### WORK INSTRUCTIONS
1 - In the Elasticsearch scroll question below, at what value does the samplesCount indexing end?
2 - Write the next part of the Elasticsearch scroll question below, picking up right after its last sentence.

Reputation: 2265
I am using Elasticsearch 6.1 API for Python and I am trying to read a certain value from every single document in the database (303 958 documents).
doc = {
'size' : 1000,
'query' : {
'match_all' : {}
}
}
samplesCount = 0
res = es.search(index="index", doc_type='data', body=doc, scroll='1m')
scrollId = res['_scroll_id']
scrollSize = res['hits']['total']
while scrollSize > 0 :
for x in range (0, len(res['hits']['hits']) - 1) :
name = res['hits']['hits'][x]['_source']['name']
samplesCount += 1
print(str(samplesCount) + '. ' + name)
scrollSize -= 1
res = es.scroll(scroll_id=scrollId, scroll='1m')
The indexing (samplesCount) ends at 303 654 and it seems like the es.scroll returns no results for the remaining documents (around 300, which is less then a scroll size).

Stored data entries:
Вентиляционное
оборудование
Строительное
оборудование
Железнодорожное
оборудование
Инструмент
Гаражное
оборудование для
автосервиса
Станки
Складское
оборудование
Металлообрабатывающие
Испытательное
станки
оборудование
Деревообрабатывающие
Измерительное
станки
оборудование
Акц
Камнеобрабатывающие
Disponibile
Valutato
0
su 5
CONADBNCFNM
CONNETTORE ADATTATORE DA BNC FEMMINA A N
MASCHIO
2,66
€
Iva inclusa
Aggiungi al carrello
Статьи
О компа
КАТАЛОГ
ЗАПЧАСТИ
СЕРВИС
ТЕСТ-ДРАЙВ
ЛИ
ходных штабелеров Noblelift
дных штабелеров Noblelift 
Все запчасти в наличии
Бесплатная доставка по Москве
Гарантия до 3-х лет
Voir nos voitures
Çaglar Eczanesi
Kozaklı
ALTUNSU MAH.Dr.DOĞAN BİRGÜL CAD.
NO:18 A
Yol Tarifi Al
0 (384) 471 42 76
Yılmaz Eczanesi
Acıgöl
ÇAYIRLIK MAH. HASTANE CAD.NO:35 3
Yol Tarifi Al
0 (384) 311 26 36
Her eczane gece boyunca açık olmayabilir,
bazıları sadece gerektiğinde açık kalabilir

---

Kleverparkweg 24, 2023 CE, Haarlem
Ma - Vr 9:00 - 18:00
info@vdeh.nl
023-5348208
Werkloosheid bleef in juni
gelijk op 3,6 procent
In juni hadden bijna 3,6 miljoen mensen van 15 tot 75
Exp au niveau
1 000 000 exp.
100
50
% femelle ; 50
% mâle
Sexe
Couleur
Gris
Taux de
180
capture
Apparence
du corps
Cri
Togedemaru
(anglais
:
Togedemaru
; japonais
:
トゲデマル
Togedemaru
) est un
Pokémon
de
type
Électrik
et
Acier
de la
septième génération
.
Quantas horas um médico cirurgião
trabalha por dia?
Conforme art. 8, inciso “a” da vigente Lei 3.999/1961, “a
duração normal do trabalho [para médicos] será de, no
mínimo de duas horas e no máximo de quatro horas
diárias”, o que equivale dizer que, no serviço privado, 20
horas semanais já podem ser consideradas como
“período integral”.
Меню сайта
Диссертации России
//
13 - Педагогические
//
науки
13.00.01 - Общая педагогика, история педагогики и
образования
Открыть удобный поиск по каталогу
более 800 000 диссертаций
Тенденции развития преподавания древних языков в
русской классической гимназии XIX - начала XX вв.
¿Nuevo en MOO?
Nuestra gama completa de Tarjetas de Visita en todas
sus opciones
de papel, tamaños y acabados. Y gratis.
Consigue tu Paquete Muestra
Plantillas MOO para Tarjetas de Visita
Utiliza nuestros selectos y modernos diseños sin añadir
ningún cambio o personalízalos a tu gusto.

### ANSWERS FOR THIS EXERCISE
1 - 303 654

2 -
What is also makes me curious is that it ends at 303 654 ... I would expect a round number (a multiple of 1000).
Any ideas ?
Thank you very much for any helpful tips.
Upvotes: 1
Views: 1308
Reputation: 5924
Try replacing
range (0, len(res['hits']['hits']) - 1)
with
range(0, len(res['hits']['hits']))
or (equivalently)
range(len(res['hits']['hits']))
From looking at the syntax and the numbers that you quote it looks like you are skipping 1 record per iteration of the while
cycle.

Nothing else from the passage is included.